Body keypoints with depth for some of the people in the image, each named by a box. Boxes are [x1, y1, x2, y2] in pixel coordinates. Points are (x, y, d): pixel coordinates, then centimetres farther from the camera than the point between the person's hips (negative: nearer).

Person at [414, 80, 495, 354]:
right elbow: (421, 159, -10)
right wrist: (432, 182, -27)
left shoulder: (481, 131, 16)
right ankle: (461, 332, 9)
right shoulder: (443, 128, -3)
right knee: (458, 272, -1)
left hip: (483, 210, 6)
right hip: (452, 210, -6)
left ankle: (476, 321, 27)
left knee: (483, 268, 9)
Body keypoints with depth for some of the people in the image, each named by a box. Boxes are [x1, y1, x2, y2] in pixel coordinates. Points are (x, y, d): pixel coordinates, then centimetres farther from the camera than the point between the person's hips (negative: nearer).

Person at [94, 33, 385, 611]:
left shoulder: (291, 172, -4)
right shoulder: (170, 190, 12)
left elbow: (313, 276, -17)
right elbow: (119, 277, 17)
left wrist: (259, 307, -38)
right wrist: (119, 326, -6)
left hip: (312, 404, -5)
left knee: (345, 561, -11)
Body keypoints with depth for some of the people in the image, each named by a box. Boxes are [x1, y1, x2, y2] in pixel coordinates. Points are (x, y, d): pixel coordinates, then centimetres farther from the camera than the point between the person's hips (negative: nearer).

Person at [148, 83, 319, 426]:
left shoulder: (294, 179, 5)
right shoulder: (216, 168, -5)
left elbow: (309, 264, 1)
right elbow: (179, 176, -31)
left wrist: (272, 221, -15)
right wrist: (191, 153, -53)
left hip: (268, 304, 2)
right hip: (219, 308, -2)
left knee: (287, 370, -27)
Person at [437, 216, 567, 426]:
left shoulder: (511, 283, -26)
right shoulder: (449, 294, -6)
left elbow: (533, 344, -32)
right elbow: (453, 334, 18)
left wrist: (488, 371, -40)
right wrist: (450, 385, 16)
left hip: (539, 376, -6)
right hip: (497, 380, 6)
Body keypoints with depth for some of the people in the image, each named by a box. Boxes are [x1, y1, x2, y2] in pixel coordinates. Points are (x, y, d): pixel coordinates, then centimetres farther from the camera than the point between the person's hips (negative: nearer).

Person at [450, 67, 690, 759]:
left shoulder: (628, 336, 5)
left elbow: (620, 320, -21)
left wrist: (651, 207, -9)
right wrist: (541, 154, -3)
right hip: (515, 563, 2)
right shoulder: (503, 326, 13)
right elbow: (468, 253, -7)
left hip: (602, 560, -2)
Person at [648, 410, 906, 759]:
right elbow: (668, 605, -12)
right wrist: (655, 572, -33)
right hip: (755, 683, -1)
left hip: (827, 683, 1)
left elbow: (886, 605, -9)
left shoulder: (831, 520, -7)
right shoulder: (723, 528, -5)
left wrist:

• [What is being asked] Reproduce all of the records above verbatim, line by line and in their original order.

• [Result of the task]
Body keypoints with depth for some of the people in the image, each named by a box. Boxes are [x1, y1, x2, y2] in pixel coordinates. Points are (x, y, d): pixel coordinates, then centimetres farther from the camera than the point between the person's hips (negative: nearer).

Person at [414, 80, 495, 354]:
right elbow: (421, 159, -10)
right wrist: (432, 182, -27)
left shoulder: (481, 131, 16)
right ankle: (461, 332, 9)
right shoulder: (443, 128, -3)
right knee: (458, 272, -1)
left hip: (483, 210, 6)
right hip: (452, 210, -6)
left ankle: (476, 321, 27)
left knee: (483, 268, 9)
Body keypoints with depth for some of the people in the image, each named by a box. Boxes are [x1, y1, x2, y2] in pixel coordinates. Points are (x, y, d): pixel coordinates, then centimetres farther from the camera than the point between the person's hips (negative: nearer).

Person at [94, 33, 385, 611]:
left shoulder: (291, 172, -4)
right shoulder: (170, 190, 12)
left elbow: (313, 276, -17)
right elbow: (119, 277, 17)
left wrist: (259, 307, -38)
right wrist: (119, 326, -6)
left hip: (312, 404, -5)
left knee: (345, 561, -11)
Body keypoints with depth for some of the people in the image, each named by a box. Boxes are [x1, y1, x2, y2] in pixel coordinates. Points are (x, y, d): pixel coordinates, then centimetres farther from the camera than the point between the person's hips (negative: nearer).

Person at [148, 83, 319, 426]:
left shoulder: (294, 179, 5)
right shoulder: (216, 168, -5)
left elbow: (309, 264, 1)
right elbow: (179, 176, -31)
left wrist: (272, 221, -15)
right wrist: (191, 153, -53)
left hip: (268, 304, 2)
right hip: (219, 308, -2)
left knee: (287, 370, -27)
Person at [437, 216, 567, 426]:
left shoulder: (511, 283, -26)
right shoulder: (449, 294, -6)
left elbow: (533, 344, -32)
right elbow: (453, 334, 18)
left wrist: (488, 371, -40)
right wrist: (450, 385, 16)
left hip: (539, 376, -6)
right hip: (497, 380, 6)
Body keypoints with depth for some of the people in the image, each named by a box. Boxes are [x1, y1, x2, y2] in pixel coordinates. Points are (x, y, d): pixel coordinates, then centimetres farther from the camera than the point between the person's hips (negative: nearer).

Person at [450, 67, 690, 759]:
left shoulder: (628, 336, 5)
left elbow: (620, 320, -21)
left wrist: (651, 207, -9)
right wrist: (541, 154, -3)
right hip: (515, 563, 2)
right shoulder: (503, 326, 13)
right elbow: (468, 253, -7)
left hip: (602, 560, -2)
Person at [648, 410, 906, 759]:
right elbow: (668, 605, -12)
right wrist: (655, 572, -33)
right hip: (755, 683, -1)
left hip: (827, 683, 1)
left elbow: (886, 605, -9)
left shoulder: (831, 520, -7)
right shoulder: (723, 528, -5)
left wrist:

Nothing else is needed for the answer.